Well, of course the Soviets go nuclear first. I don’t know the v2.2 history at all, so I’ll just talk about v1. In the v1 chronology, the trigger for nuclear action is the crossing of the Soviet-Polish border by German troops in July, 1997. The subject of regime change is never brought up in the v1 chronology, but over the past few years there seems have been some consensus about the idea that in late 1989 Gorbachev gets replaced by a new cabal of neo-conservatives in Moscow. I believe that another regime change occurs when the Americans cross the East German border. The new regime fights the war conventionally through 1997. Once NATO forces cross the Soviet border, the regime leadership decides that they have to do something drastic before there’s another coup. In short, the Kremlin goes nuclear to save their own skins.

Note, though, that while the Chinese get hit hard right off the bat, NATO gets gentler treatment. NATO has the ability to hit back just as hard. So even when the Soviets cross the nuclear threshold, the intent is to use just enough nuclear firepower to shift the balance in their favor. They don’t launch an all-out attack on the US because in the end they don’t want to see the Soviet Union reduced to a glass parking lot. The Soviet Union falls, but this is a result of miscalculation, not an all-out nuclear exchange.

The same logic can be applied to chemical weapons.
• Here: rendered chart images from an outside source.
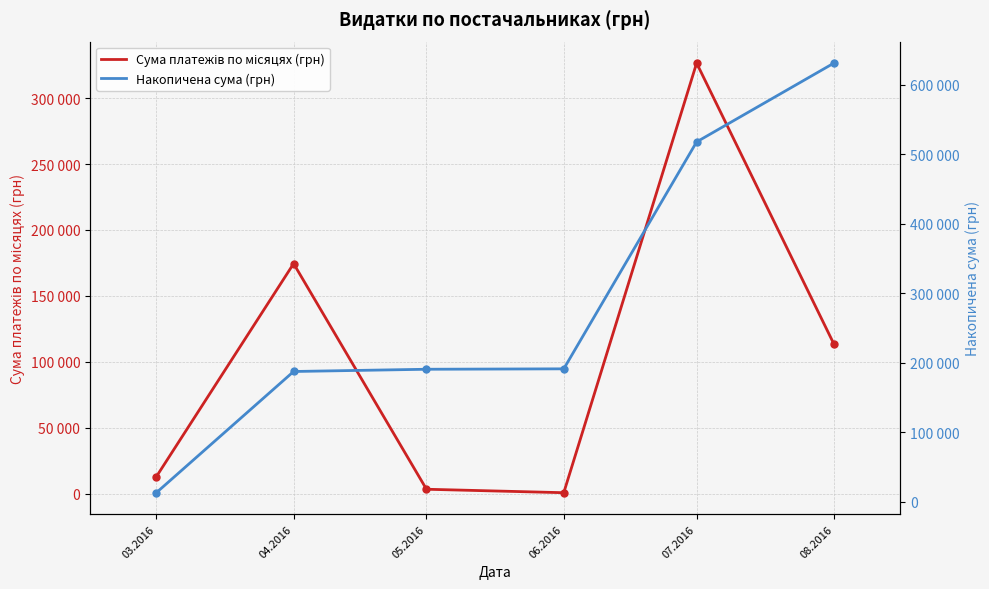

What is the label of the 3rd point from the left?

05.2016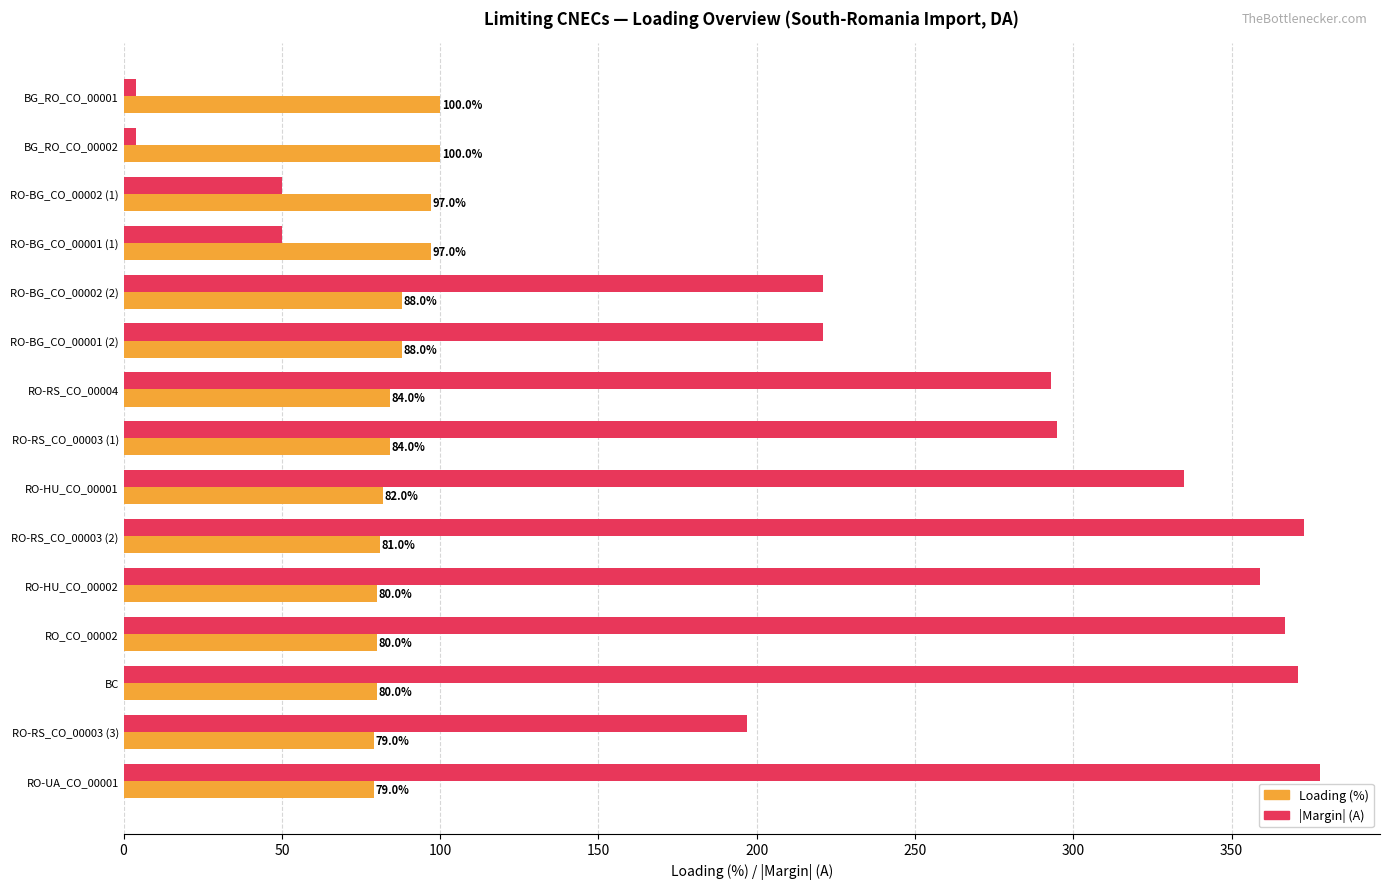

How many data points does each series have?

15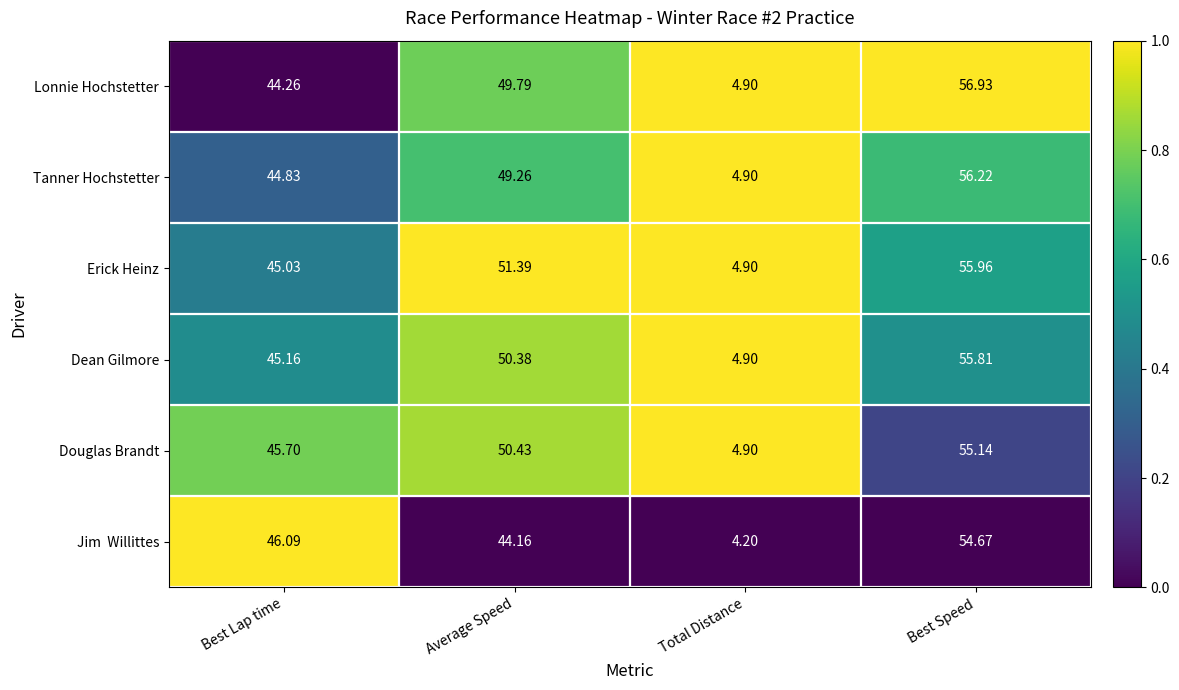

Which series has the largest total across all categories?

Erick Heinz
Where the use of chemical weapons yields an advantage, the Soviets will use chemical weapons. Where the use of chemical weapons yields a disadvantage, the Soviets will refrain. As long as the Party is calling the shots, they will consider items like the likelihood of bringing other members of NATO into the war. Soviet doctrine may call for the use of chemicals and nuclear weapons from the get-go in any war, but this is part of the reason why they never invaded West Germany: they believed the use of WMD would get out of hand almost immediately and render the point of the war moot. When presented with the invasion of East Germany by only West Germany, the Soviets are faced with a situation for which there may not be a well-considered doctrine. However, we can count on the Soviets to ask themselves whether a given action is going to be to Soviet advantage on balance or Soviet disadvantage.